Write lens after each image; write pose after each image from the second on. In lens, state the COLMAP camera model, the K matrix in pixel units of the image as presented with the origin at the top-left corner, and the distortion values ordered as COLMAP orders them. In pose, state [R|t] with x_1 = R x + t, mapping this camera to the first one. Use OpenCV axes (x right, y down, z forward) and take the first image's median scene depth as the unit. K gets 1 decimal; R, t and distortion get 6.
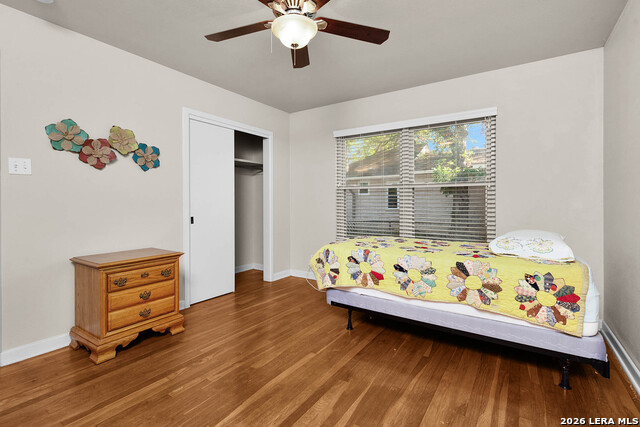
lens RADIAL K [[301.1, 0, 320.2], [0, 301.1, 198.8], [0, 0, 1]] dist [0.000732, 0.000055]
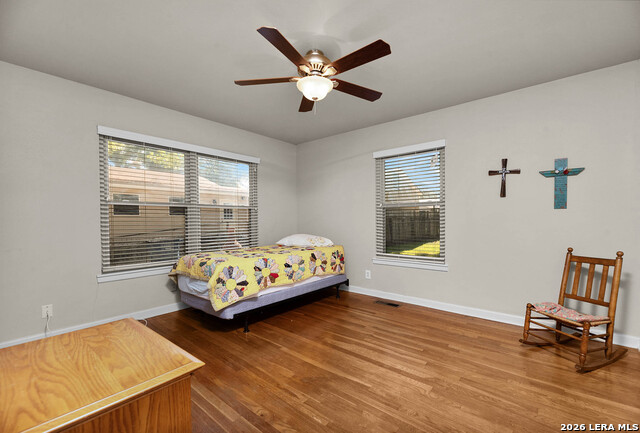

...

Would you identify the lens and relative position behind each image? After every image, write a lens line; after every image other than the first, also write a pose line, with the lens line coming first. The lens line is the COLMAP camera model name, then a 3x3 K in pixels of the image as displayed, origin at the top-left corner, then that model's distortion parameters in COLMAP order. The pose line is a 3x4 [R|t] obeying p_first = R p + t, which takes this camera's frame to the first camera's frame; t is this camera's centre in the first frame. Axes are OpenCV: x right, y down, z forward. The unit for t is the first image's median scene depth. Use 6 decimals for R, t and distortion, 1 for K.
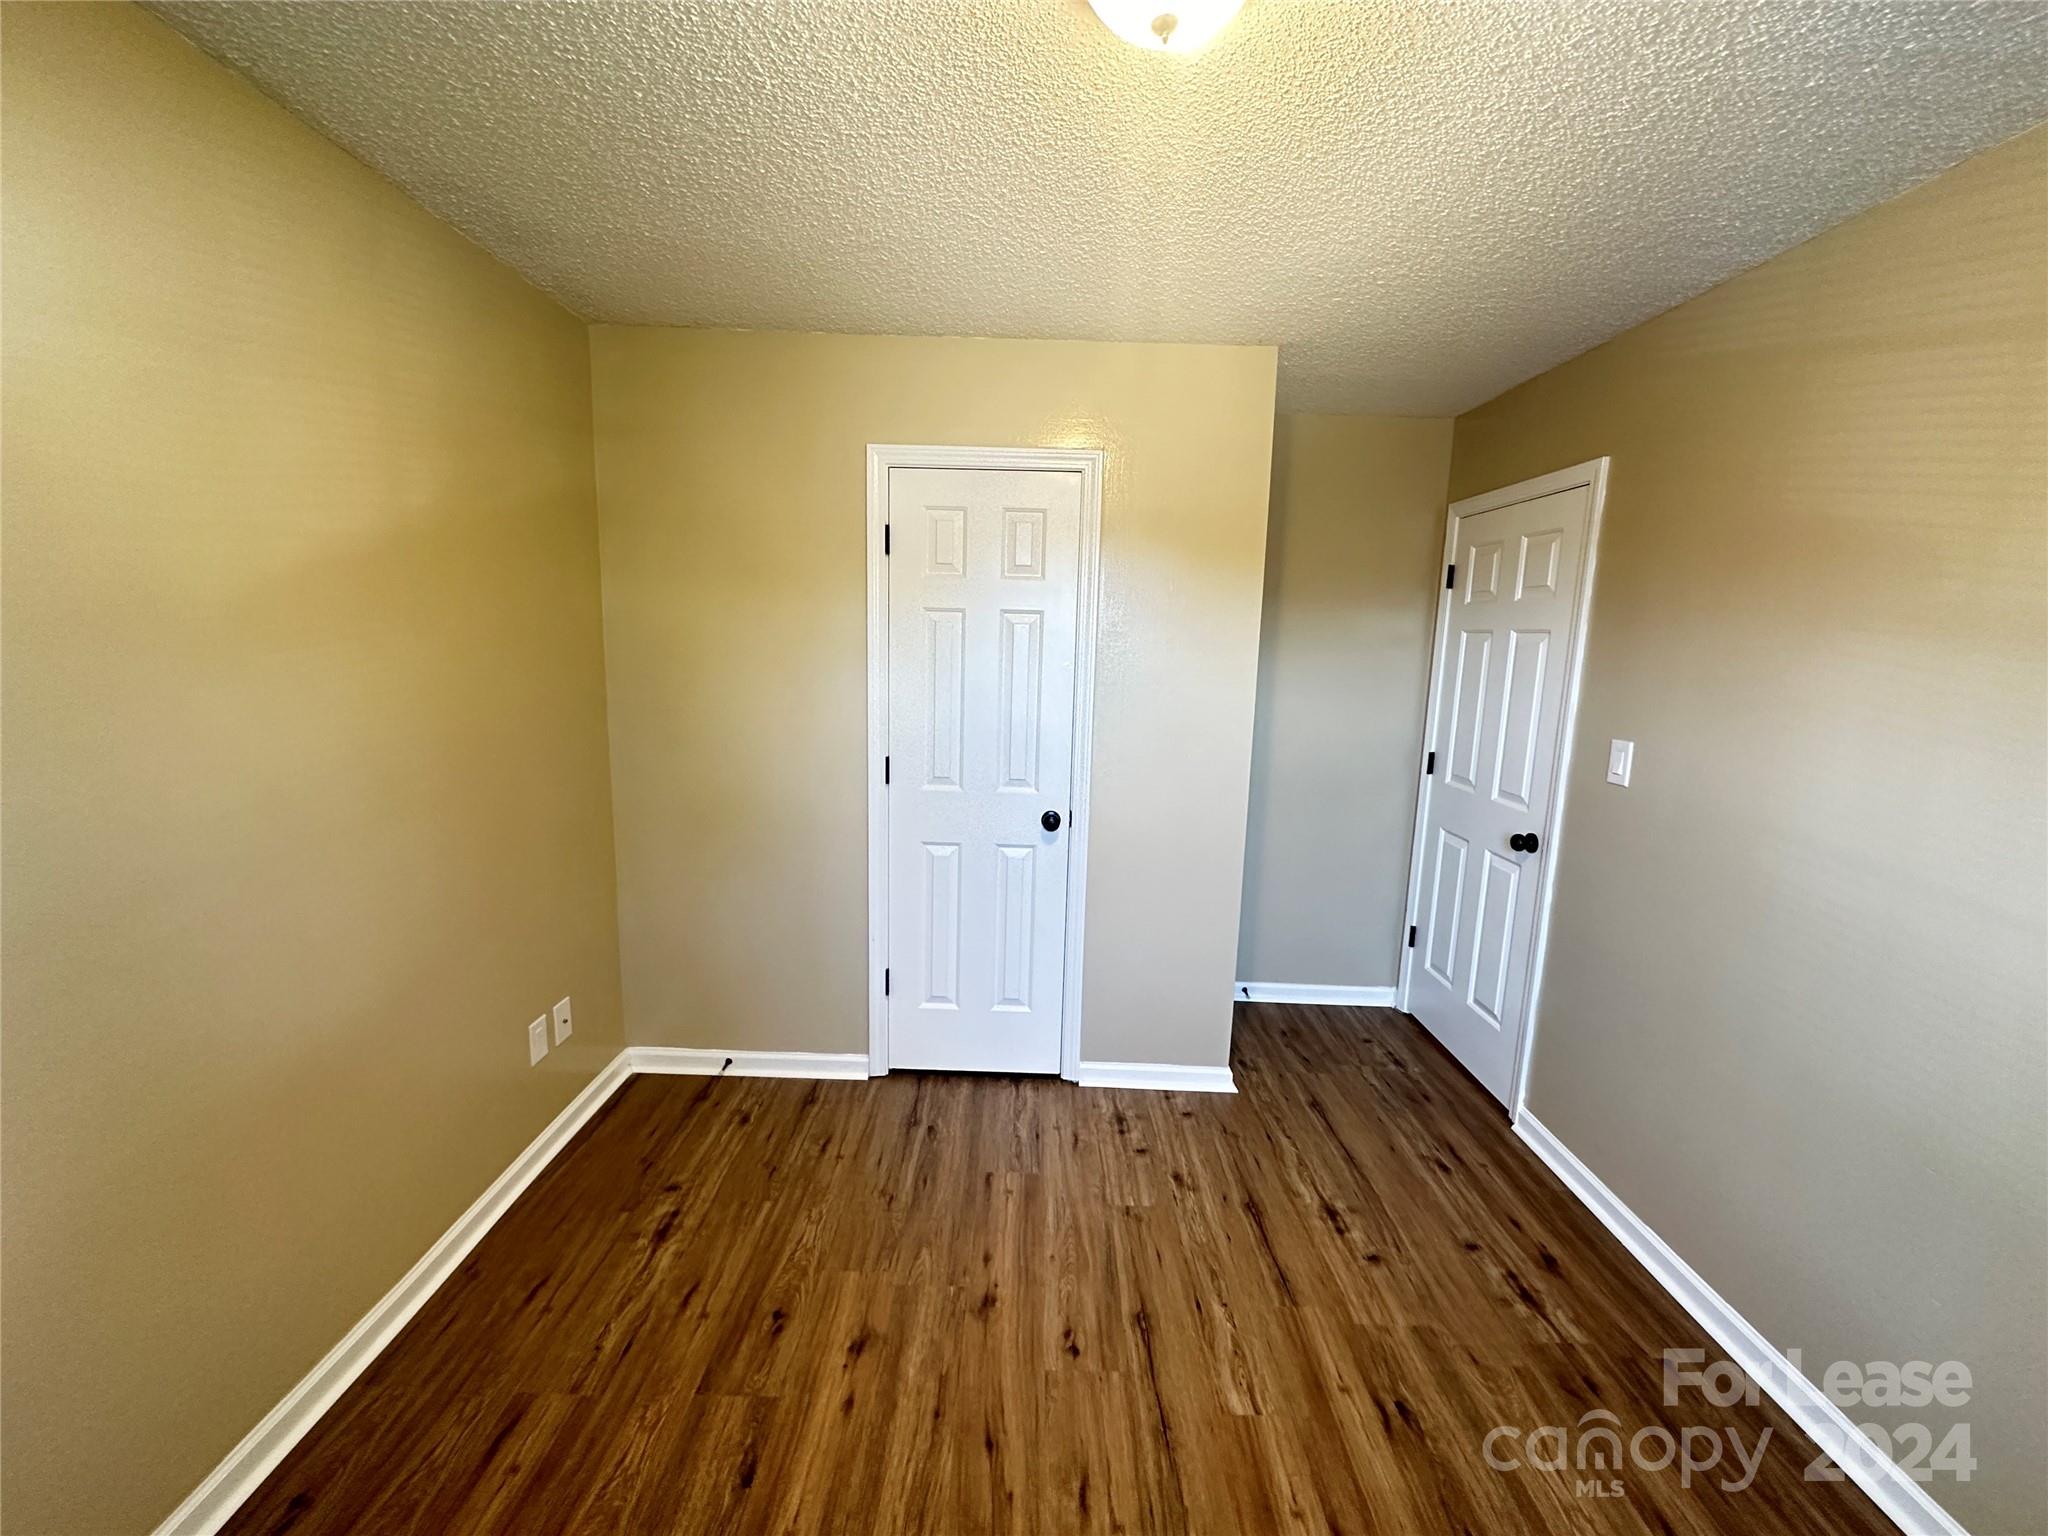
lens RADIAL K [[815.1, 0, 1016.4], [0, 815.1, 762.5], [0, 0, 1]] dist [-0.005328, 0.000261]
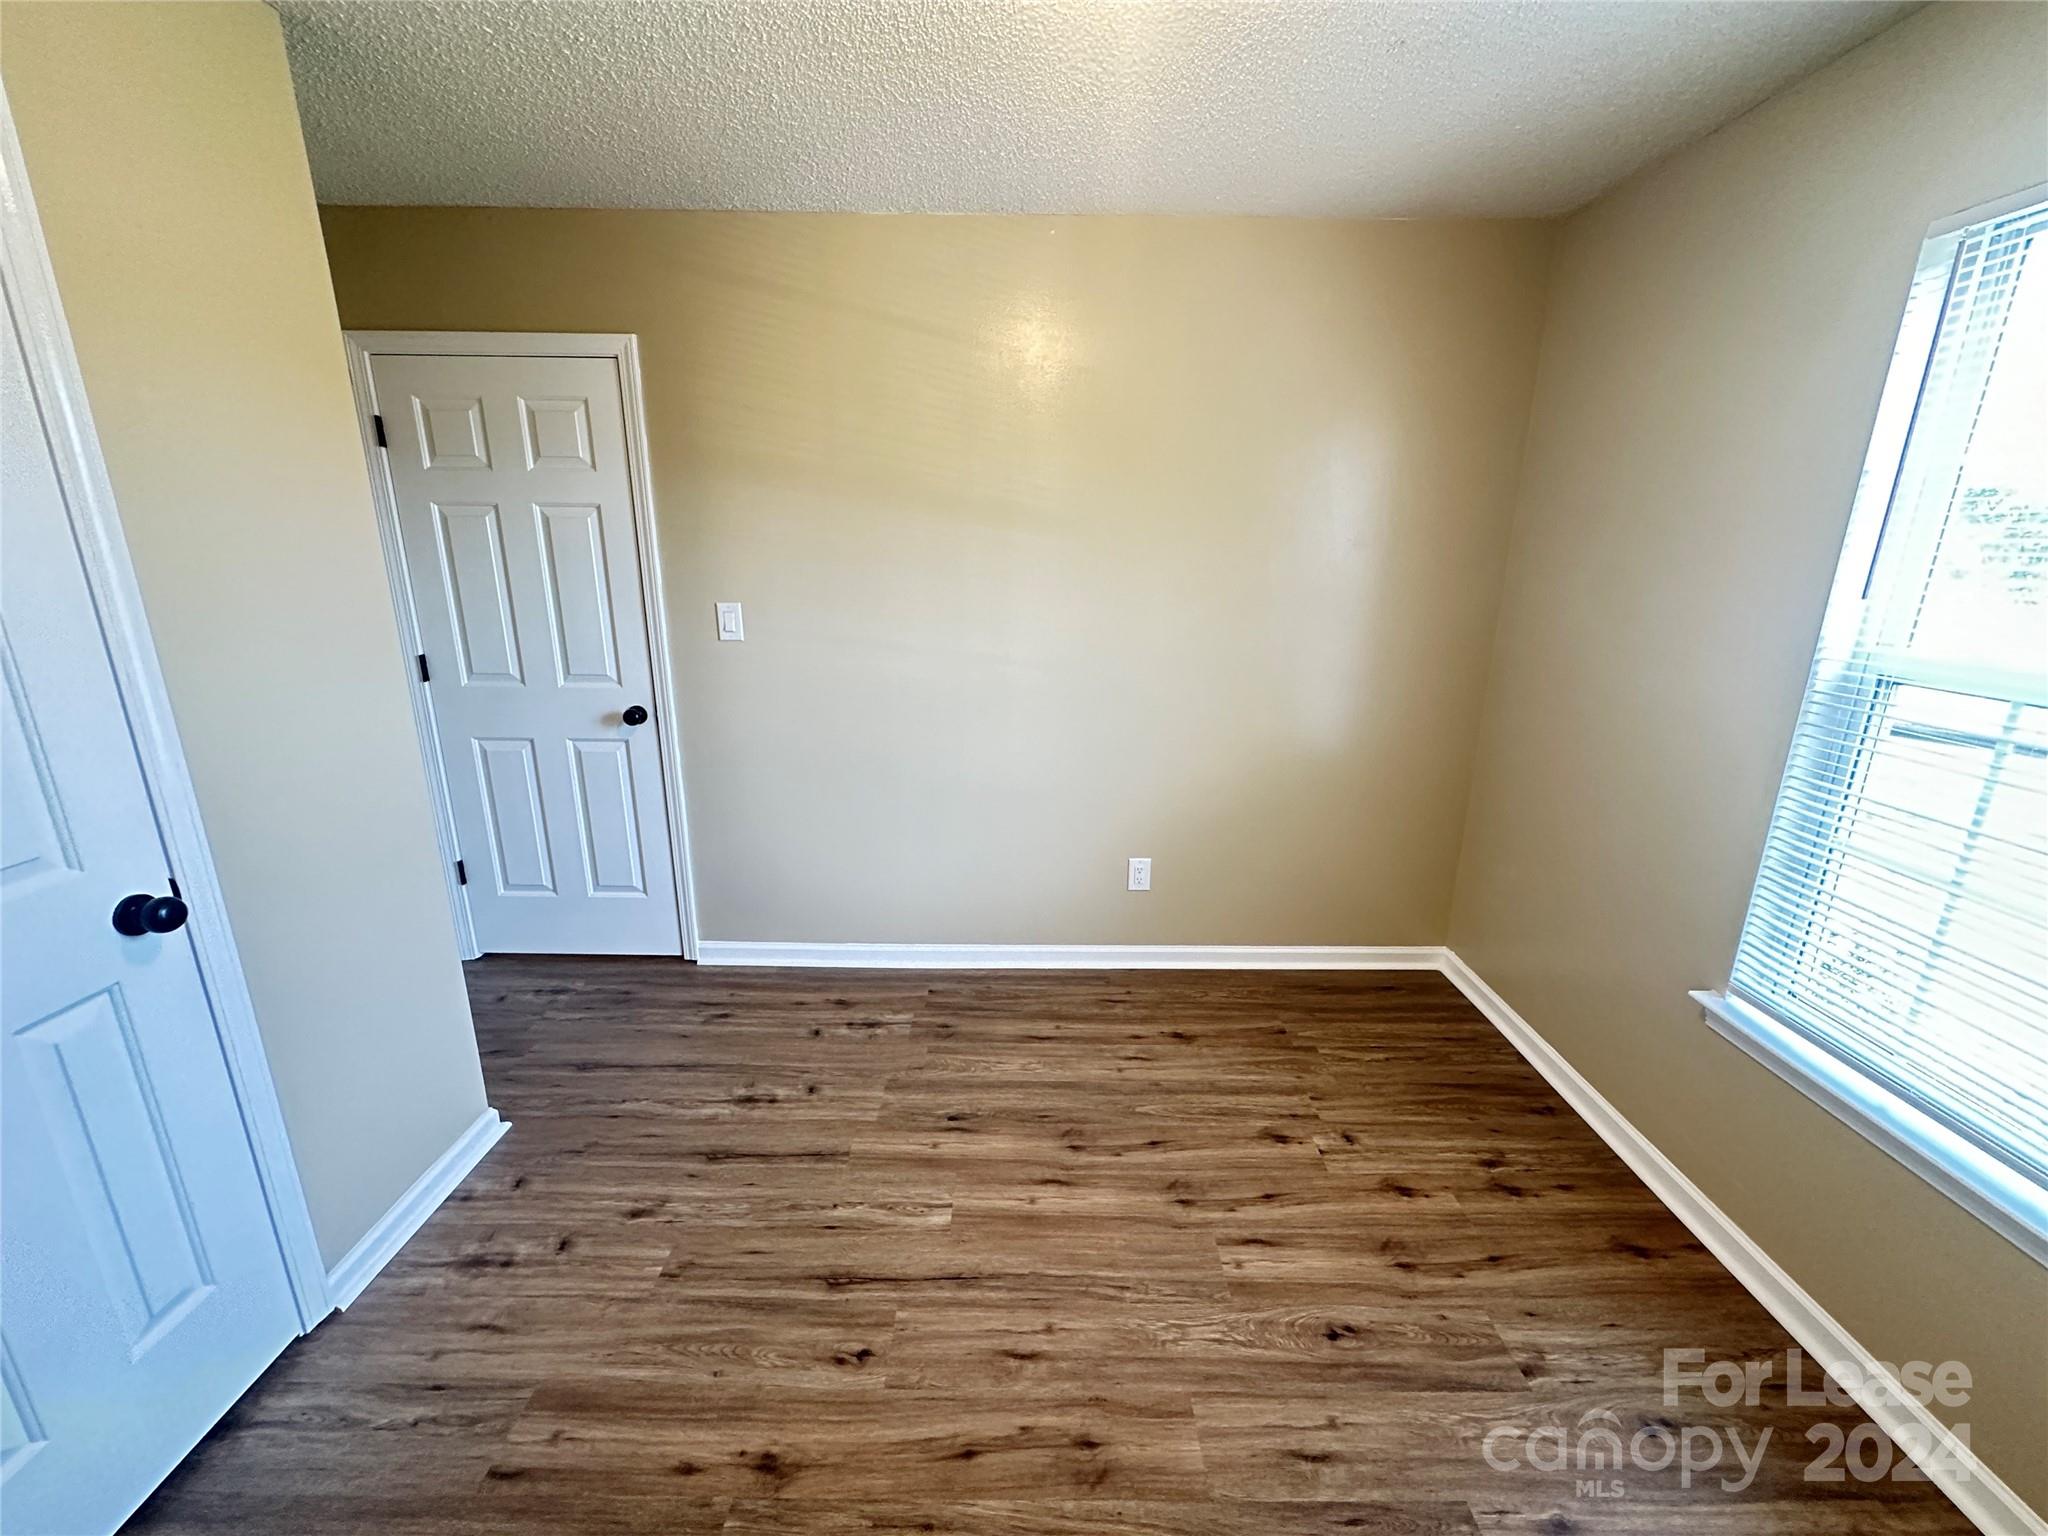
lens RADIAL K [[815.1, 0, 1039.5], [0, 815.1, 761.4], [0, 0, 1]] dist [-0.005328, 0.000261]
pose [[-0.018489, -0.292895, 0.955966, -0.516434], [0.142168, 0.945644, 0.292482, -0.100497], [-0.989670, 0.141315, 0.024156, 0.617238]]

• _Task goal_
Return everything from the line containing "Would you identify" down to the line containing "761.4], [0, 0, 1]] dist [-0.005328, 0.000261]", both included, reproducing the entries verbatim. Leave the pictures out of your answer.

• _Written reply_
Would you identify the lens and relative position behind each image? After every image, write a lens line; after every image other than the first, also write a pose line, with the lens line coming first. The lens line is the COLMAP camera model name, then a 3x3 K in pixels of the image as displayed, origin at the top-left corner, then that model's distortion parameters in COLMAP order. The pose line is a 3x4 [R|t] obeying p_first = R p + t, which takes this camera's frame to the first camera's frame; t is this camera's centre in the first frame. Axes are OpenCV: x right, y down, z forward. The unit for t is the first image's median scene depth. Use 6 decimals for R, t and distortion, 1 for K.
lens RADIAL K [[815.1, 0, 1016.4], [0, 815.1, 762.5], [0, 0, 1]] dist [-0.005328, 0.000261]
lens RADIAL K [[815.1, 0, 1039.5], [0, 815.1, 761.4], [0, 0, 1]] dist [-0.005328, 0.000261]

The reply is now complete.